View of the nearly empty Rechov Rabi Akiva in Bnei Brak. (Yossi Zamir/Flash90)

On Wednesday night, Prime Minister Binyamin Netanyahu said police would impose a closure on the city, preventing individuals from leaving unless it was a medical need or emergency. On Thursday, police had set up checkpoints into and out of the city, turning back many individuals who had sought to leave for various reasons. Netanyahu said that the order applied only to those attempting to leave the city, but that residents could continue to shop and go outside their homes within the 100 meter limit.

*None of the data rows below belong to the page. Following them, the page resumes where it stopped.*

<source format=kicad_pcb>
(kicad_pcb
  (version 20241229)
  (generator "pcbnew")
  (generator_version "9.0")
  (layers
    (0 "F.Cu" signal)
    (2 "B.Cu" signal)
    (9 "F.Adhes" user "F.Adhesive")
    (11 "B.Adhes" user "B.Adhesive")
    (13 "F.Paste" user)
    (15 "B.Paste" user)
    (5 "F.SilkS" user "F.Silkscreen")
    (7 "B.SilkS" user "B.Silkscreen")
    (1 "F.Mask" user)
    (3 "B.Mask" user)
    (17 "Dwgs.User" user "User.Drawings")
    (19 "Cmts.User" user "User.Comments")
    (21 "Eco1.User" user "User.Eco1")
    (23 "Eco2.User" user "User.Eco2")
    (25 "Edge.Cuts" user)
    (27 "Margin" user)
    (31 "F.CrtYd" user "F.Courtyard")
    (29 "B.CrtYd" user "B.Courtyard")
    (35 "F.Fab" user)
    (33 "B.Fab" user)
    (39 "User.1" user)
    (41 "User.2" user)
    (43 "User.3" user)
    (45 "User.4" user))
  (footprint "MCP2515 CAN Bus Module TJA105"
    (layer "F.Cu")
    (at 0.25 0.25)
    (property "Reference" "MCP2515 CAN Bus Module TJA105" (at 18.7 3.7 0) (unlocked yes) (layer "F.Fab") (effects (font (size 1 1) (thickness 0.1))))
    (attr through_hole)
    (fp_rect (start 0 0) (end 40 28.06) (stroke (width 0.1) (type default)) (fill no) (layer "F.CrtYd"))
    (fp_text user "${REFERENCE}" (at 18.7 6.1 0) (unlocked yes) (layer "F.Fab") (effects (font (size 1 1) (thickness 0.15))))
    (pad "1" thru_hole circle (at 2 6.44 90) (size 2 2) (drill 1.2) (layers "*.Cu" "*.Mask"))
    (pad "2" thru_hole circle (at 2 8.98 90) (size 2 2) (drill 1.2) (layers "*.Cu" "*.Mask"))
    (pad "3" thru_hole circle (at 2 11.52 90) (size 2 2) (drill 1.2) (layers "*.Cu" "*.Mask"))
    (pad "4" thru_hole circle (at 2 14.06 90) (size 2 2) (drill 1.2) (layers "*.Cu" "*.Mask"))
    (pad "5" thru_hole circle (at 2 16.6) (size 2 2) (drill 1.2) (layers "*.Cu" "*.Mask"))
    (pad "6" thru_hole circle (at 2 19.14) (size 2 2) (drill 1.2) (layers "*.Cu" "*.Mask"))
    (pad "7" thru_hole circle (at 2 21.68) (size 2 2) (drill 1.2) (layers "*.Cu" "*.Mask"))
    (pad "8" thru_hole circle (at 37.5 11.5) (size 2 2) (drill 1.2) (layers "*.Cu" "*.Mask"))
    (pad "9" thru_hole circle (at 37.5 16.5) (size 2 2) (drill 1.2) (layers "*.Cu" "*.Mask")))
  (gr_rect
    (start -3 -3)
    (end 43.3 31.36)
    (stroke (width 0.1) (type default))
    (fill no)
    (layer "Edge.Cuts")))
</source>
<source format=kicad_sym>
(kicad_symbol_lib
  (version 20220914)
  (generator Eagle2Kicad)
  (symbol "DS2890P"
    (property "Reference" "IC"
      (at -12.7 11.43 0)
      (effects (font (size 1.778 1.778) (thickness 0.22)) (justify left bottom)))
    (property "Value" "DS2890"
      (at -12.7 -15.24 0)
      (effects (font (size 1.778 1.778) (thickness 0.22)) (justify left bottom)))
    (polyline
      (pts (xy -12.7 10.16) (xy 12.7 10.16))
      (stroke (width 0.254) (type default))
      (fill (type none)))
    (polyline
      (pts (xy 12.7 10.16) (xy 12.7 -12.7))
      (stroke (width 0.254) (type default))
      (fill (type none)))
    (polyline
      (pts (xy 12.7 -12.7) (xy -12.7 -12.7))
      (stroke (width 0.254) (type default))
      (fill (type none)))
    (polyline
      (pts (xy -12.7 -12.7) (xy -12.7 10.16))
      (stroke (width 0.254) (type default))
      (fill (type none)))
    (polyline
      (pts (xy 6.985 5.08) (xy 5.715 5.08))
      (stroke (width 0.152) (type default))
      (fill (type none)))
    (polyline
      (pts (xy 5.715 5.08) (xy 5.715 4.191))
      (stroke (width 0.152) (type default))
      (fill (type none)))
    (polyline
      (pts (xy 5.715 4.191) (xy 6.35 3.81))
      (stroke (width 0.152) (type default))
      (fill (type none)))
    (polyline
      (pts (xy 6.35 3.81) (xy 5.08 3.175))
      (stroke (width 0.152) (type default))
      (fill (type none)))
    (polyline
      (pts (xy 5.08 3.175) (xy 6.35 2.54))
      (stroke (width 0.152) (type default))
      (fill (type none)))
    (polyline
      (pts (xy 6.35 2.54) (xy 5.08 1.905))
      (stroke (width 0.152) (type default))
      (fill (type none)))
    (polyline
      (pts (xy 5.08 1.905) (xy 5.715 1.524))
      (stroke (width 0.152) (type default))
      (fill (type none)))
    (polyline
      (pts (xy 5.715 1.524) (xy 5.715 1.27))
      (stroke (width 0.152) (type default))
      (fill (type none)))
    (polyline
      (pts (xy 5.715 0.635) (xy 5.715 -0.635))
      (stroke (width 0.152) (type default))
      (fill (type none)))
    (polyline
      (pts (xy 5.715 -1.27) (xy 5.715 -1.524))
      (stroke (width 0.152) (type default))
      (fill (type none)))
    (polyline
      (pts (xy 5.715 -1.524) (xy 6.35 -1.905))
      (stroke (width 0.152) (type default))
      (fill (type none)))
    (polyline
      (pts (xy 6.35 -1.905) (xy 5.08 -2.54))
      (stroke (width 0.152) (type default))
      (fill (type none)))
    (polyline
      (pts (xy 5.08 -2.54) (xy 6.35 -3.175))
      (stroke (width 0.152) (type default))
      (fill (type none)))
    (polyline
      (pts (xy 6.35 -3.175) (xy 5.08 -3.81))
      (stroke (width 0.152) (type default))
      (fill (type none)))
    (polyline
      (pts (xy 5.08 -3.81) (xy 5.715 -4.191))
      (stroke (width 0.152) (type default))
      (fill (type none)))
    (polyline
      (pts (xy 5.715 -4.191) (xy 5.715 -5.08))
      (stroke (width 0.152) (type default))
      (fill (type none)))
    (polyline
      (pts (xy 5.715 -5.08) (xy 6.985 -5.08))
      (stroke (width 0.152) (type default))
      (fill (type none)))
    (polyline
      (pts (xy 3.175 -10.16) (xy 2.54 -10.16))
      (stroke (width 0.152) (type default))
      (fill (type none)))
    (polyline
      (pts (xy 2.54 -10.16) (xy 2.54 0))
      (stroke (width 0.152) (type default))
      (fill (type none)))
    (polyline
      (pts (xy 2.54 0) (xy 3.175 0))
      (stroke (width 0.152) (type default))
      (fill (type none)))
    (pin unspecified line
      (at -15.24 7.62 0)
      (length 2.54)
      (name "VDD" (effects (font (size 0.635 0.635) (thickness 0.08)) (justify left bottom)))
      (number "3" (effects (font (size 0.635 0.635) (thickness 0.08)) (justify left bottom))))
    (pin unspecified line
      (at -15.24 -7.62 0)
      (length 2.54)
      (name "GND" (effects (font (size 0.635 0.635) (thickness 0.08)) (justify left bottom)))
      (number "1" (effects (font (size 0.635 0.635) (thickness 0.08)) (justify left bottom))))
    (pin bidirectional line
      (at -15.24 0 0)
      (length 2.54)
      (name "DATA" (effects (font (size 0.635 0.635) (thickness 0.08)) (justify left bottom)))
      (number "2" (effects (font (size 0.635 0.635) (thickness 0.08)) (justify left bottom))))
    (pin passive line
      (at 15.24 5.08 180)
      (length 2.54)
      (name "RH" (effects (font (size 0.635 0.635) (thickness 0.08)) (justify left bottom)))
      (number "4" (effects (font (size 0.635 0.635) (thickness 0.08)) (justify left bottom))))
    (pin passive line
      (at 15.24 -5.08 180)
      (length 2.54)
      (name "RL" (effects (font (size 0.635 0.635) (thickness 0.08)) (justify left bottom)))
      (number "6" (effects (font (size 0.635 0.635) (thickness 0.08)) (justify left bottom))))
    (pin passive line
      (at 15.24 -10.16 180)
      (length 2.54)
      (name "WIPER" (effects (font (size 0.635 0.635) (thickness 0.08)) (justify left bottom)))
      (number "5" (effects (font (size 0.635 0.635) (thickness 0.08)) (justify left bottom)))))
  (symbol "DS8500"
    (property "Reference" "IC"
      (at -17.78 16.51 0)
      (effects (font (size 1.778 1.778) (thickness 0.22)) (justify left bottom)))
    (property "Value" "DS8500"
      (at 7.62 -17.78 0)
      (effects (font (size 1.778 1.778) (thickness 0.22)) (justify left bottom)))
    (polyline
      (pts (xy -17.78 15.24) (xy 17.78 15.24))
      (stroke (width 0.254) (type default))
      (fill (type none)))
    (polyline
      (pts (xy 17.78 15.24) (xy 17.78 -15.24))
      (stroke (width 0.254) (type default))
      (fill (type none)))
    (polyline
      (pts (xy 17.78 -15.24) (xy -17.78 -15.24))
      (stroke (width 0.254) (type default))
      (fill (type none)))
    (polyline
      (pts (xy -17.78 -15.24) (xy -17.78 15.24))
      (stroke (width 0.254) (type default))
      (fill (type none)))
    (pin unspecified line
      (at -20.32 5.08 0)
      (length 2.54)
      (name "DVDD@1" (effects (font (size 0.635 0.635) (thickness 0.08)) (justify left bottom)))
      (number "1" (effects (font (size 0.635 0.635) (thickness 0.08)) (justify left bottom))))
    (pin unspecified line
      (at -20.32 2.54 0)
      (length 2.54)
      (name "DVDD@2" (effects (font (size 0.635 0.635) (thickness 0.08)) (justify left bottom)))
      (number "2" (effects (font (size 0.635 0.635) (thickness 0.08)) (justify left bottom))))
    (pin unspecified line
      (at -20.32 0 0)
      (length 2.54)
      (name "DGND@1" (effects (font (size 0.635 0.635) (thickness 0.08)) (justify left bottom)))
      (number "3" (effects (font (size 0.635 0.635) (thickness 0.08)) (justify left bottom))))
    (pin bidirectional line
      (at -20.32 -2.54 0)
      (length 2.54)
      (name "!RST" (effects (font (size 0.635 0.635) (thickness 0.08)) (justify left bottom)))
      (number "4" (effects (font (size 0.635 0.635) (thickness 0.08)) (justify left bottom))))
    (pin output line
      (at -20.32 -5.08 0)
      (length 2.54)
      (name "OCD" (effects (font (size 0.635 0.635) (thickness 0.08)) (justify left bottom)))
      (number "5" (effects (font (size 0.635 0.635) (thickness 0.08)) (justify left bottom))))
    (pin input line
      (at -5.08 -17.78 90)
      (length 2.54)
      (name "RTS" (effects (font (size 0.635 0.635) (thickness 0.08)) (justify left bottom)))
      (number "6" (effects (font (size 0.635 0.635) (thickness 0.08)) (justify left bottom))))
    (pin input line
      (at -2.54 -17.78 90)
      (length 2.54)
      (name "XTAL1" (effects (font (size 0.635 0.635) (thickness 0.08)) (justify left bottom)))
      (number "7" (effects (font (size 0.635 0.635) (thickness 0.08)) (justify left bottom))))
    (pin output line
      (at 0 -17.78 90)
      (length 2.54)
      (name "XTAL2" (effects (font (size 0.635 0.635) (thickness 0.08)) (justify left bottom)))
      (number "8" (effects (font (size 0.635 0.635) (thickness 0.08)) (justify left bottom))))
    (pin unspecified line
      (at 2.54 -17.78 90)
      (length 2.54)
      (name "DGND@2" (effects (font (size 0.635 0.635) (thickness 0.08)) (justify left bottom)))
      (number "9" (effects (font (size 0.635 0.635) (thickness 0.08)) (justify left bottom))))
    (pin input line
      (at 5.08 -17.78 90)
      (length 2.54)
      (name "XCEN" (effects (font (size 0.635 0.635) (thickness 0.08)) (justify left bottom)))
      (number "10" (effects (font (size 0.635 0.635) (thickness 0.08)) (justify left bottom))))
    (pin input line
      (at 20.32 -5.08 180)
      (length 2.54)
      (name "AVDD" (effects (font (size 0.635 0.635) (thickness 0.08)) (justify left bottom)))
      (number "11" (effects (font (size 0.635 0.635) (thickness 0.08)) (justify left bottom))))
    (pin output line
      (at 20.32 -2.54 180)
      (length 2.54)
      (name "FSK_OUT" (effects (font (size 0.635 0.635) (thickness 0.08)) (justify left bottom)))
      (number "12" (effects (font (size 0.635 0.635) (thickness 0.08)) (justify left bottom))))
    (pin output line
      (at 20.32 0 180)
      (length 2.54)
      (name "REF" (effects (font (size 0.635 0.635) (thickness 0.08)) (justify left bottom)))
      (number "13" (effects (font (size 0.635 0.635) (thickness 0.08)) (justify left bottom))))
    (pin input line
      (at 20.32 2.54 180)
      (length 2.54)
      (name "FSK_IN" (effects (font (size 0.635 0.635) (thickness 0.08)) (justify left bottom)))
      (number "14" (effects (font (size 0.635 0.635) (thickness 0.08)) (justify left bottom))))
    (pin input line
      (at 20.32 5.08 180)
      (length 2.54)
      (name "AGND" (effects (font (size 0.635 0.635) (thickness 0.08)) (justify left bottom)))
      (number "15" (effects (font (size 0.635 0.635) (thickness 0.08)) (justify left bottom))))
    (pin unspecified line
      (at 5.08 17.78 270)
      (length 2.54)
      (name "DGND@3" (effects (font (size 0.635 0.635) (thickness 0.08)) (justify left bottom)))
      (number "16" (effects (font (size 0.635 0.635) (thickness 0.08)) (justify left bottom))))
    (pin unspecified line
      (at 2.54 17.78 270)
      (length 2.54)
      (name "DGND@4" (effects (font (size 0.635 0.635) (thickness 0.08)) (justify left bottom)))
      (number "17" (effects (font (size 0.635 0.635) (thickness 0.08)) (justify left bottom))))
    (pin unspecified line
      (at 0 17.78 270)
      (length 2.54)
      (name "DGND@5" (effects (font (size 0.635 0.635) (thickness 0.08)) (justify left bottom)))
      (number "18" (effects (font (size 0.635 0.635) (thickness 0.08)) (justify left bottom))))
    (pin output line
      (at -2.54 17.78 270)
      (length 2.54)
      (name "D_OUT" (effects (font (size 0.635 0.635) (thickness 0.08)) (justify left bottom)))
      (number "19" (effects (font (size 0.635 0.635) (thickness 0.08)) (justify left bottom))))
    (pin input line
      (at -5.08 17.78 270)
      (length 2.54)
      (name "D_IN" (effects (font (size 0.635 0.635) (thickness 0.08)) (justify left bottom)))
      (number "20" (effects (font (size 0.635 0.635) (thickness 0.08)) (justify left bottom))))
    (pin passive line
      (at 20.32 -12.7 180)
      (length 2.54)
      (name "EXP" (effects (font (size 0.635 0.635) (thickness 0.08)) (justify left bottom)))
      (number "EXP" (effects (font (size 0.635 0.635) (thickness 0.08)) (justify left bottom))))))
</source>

With that, Arutz Sheva reported Thursday, there were spot shortages of some supplies in Bnei Brak stores – because delivery truck drivers were refusing to enter the city because of its high rate of coronavirus infection. Storekeepers reported getting calls from drivers who told them to meet them outside the city and pick up their orders because of fears that they might contract the virus. Storekeepers in other communities with high levels of infection, such as Kfar Chabad, are reporting receiving the same reaction, the report said.